=== Text provided ===

Boban Knezevic







Publisher: Prime Books, 2004, 2005

Format: Trade Hardcover




K.J. Bishop

"Black Blossom" is a genuinely magical story with the timeless qualities of legends and fairytales.

Written with sophistication and elegance, it poses necessary questions about the traditional hero, the man of strength and valour. •

Cheryl Morgan

Much more importantly, however, Black Blossom is not only a fantasy story that goes back to the folk tale roots of the genre (as opposed to only as far back as Tolkien). It also takes the time to examine the role and character of its hero. That is the sort of fantasy book I want to encourage.•

Zoran Stefanović

European epic songs, Balkan ethnic narratives, fairy tales, geopolitical and conspiracy myths, modern sword and sorcery genre, stream of consciousness novel...

In my mind, "Black Blossom" is the only book I know that accurately and seamlessly integrates traditional and modern genres of completely different storytelling techniques. The result is sharp and touching, a Jungian drama with long-term echoes.

Being old enough not to believe in coincidences, I think it should be obvious now why the author's very surname literally means "prince's son"

Ilija Bakić


Boban Knezevic’s novel Black Blossom reaches us from the endlessness of fantasy and stops at the crossroads between genre literature and so-called “great” literature, surviving in both long-ago divided worlds in which the genre is equaled to para-literature and a priori “inferior” to literary mainstream. Not until the post-modernistic idea was this scheme altered, but it did not succeed, due to great effort, to dismiss it. Thus Black Blossom can be read both from the point of view of genre, namely fantasy (epic fantasy), as one of the “new fairytales”, but also as a work leaning upon Frei’s statement that “literature is reconstructed mythology”, therefore upon the ideas of mythological and archetypal backgrounds.

Knezevic’s world is built upon the foundations of the mythological recollections of the Serbian people in which, in deeper layers, archetypes of heroes and situations singular to all civilizations can be found. The remnants of Dushan’s great empire, where the plot of the novel is set, are known as a historical fact, but there is also a Dushan’s empire from folk oral tradition that does not coincide with the previously mentioned, because they both exist in different worlds. On the level of general archetype we can easily recognize the situation of great glories reached by the strength and wisdom of mythological fathers-Messiahs. The roots of other occurrences in the book are similar as well – from the camp where heroes prepare for destiny-making deeds, battles with heroes (in the Serbian version this is the duel with the Black Arab), through characters such as a strict father, a master blacksmith that forges the weapon of justice, faithful servants, wise men and witches, evil-boding birds, to the episode of the girl sacrificed to a dragon, as one of the oldest archetypal tales.

=== Supplied data ===

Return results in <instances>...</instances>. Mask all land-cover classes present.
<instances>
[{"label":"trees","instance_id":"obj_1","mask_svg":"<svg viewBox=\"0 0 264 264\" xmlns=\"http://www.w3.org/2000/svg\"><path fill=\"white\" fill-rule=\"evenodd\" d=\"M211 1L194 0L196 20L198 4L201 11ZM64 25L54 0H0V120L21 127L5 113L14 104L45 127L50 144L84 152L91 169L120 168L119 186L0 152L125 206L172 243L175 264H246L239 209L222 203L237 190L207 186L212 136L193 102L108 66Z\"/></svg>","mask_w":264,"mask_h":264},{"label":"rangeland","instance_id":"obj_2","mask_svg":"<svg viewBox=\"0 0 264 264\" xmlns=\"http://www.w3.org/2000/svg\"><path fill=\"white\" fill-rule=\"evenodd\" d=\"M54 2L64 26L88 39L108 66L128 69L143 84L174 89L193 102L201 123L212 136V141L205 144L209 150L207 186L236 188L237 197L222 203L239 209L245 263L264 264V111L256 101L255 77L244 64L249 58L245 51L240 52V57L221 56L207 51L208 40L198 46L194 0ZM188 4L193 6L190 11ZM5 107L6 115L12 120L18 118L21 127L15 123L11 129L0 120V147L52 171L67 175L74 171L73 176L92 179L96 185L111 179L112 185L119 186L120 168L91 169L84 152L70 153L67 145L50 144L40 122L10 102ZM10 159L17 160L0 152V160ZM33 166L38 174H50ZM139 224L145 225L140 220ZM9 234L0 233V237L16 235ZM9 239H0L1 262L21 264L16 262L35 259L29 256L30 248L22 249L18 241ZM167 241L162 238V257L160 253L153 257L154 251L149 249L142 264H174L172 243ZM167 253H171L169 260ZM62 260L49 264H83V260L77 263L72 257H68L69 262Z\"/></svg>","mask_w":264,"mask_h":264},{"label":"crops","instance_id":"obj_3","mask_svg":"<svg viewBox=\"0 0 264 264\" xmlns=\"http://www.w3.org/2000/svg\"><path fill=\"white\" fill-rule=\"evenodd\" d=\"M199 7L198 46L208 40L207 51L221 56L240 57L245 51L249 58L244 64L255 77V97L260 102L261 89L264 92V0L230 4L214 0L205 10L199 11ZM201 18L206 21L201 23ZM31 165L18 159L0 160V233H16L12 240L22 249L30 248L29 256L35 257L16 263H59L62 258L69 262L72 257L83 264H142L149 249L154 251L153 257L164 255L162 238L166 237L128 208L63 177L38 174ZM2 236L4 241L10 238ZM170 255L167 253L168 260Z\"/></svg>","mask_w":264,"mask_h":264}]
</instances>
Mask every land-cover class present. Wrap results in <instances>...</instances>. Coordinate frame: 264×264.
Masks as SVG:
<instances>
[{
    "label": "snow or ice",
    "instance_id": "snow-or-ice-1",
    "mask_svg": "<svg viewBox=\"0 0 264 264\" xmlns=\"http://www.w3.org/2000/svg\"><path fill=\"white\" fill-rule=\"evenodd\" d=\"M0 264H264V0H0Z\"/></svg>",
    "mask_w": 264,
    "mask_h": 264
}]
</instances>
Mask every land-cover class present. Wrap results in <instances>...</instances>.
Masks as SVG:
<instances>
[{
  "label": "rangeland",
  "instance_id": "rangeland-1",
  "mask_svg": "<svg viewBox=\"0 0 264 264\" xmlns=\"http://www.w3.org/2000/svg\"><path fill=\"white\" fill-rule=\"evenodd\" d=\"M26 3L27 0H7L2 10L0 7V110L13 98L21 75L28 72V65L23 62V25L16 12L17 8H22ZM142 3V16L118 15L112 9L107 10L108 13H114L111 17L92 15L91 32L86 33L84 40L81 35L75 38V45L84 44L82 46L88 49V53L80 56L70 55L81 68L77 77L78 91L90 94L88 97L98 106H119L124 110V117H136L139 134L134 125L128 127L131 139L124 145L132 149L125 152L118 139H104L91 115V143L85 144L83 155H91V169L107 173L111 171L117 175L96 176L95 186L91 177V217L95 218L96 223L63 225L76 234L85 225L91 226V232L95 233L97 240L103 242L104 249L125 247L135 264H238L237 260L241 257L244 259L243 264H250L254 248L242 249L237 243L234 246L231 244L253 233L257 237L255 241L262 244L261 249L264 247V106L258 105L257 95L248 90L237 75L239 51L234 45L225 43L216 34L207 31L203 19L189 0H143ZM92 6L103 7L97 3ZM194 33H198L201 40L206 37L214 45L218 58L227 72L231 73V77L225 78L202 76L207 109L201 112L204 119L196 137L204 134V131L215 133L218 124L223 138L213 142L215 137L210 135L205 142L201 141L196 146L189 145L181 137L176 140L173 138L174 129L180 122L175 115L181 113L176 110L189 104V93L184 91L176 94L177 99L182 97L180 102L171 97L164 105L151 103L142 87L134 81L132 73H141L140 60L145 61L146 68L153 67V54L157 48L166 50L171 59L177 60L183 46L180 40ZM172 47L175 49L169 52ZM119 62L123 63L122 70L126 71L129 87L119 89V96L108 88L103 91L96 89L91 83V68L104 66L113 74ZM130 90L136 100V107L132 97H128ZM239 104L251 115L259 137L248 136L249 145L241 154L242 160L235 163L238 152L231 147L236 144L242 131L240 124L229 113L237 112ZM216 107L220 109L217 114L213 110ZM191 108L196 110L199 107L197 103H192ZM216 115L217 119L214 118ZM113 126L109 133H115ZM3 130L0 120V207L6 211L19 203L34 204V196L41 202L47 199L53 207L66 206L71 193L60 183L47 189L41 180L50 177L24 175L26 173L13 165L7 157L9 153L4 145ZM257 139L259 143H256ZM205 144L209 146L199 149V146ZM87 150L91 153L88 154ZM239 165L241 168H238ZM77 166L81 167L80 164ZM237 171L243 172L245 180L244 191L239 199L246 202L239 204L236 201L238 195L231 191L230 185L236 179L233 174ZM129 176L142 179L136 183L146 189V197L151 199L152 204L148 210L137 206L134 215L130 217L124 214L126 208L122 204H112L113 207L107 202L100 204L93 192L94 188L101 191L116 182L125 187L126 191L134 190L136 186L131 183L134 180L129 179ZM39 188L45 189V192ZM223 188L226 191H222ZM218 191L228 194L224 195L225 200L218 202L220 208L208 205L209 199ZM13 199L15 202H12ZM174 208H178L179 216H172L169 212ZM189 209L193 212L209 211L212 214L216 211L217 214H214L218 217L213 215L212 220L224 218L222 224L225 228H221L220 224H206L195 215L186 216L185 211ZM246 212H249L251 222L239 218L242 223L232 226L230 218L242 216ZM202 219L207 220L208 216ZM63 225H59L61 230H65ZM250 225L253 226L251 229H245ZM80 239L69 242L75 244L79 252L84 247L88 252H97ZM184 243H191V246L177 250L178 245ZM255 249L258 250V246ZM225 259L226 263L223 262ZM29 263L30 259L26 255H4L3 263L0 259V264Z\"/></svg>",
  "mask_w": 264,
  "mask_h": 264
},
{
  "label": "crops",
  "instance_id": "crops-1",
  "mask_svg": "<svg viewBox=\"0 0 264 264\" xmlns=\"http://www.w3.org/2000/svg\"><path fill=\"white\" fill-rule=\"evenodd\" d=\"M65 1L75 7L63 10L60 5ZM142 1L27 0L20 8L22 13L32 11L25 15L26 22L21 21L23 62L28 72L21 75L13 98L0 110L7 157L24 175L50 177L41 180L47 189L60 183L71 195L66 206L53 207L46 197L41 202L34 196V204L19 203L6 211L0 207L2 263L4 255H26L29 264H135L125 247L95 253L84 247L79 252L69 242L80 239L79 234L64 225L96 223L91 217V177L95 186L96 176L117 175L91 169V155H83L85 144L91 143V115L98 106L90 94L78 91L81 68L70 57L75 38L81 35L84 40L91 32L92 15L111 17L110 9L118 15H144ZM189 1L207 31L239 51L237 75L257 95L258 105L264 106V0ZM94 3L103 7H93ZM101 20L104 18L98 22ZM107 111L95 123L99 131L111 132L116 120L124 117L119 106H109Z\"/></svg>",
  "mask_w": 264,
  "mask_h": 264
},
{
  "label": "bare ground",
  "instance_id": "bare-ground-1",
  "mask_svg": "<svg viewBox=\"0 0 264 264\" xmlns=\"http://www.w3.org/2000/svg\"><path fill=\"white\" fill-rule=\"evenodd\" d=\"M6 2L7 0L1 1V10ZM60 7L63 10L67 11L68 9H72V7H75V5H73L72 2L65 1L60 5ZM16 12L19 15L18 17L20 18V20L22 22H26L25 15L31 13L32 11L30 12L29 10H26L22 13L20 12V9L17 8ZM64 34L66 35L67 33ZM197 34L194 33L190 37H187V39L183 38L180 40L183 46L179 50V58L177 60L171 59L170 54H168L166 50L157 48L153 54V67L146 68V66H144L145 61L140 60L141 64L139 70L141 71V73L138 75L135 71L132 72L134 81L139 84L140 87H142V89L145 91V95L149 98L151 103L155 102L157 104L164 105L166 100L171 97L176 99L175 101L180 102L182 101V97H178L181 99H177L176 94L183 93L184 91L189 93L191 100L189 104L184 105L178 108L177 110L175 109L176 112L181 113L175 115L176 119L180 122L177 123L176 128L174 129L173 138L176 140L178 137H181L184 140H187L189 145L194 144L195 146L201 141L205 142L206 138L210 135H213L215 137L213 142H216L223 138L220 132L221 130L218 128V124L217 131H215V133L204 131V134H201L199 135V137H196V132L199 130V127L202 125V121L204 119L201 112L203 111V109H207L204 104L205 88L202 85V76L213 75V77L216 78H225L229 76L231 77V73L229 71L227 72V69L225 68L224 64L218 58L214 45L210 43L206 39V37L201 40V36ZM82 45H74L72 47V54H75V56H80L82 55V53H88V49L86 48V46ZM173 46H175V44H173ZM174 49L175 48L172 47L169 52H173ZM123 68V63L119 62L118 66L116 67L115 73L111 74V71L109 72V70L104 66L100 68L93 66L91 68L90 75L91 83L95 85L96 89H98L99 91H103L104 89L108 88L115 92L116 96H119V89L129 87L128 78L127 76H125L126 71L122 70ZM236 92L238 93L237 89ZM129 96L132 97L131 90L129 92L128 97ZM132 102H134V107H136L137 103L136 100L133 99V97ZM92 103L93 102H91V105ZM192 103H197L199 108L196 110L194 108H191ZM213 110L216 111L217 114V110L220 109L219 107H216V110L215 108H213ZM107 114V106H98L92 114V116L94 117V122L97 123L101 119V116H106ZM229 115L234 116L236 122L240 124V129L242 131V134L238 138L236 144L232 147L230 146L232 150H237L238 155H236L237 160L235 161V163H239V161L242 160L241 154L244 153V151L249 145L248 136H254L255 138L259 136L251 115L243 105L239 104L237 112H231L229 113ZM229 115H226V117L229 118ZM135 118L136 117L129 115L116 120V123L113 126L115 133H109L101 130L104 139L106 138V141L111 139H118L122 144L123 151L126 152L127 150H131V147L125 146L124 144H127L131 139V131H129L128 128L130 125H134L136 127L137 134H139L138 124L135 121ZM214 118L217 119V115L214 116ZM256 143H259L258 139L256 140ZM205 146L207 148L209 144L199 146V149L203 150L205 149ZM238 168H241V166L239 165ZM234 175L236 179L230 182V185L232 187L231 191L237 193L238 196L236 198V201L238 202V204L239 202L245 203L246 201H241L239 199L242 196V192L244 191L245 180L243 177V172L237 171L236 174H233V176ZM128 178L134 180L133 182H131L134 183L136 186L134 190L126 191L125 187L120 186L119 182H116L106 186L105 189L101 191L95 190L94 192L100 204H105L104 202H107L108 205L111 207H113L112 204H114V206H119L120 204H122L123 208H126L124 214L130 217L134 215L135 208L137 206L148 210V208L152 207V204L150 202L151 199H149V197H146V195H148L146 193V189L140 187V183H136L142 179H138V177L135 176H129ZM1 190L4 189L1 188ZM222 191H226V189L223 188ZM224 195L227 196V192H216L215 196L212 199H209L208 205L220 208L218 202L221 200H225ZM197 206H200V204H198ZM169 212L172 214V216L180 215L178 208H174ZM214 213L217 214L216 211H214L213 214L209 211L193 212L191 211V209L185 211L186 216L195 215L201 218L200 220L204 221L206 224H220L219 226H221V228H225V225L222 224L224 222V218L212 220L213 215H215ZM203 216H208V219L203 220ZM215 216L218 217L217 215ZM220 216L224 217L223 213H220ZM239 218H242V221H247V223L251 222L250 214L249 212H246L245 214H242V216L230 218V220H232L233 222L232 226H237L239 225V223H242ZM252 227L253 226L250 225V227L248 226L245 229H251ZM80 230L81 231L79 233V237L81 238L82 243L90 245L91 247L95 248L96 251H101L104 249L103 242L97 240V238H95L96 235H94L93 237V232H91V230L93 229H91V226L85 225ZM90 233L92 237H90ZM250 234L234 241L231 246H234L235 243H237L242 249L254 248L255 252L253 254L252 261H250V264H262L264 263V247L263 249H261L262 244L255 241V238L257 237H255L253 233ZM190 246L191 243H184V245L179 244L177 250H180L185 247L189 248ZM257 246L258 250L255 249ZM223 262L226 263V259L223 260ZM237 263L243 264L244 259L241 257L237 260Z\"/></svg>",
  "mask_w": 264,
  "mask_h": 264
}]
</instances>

===

Actions to take
**a.** Answer these from the page on Black Blossom, one line each:
(i) Which publisher is listed?
(ii) What format is given for the book?
(iii) In the Serbian version, what is the battle with heroes?
**b.** Which storytelling traditions and genres does Zoran Stefanović name in the page on Black Blossom?

The results
**a.**
(i) Prime Books
(ii) Trade Hardcover
(iii) The duel with the Black Arab

**b.**
- European epic songs
- Balkan ethnic narratives
- Fairy tales
- Geopolitical and conspiracy myths
- Modern sword and sorcery genre
- Stream of consciousness novel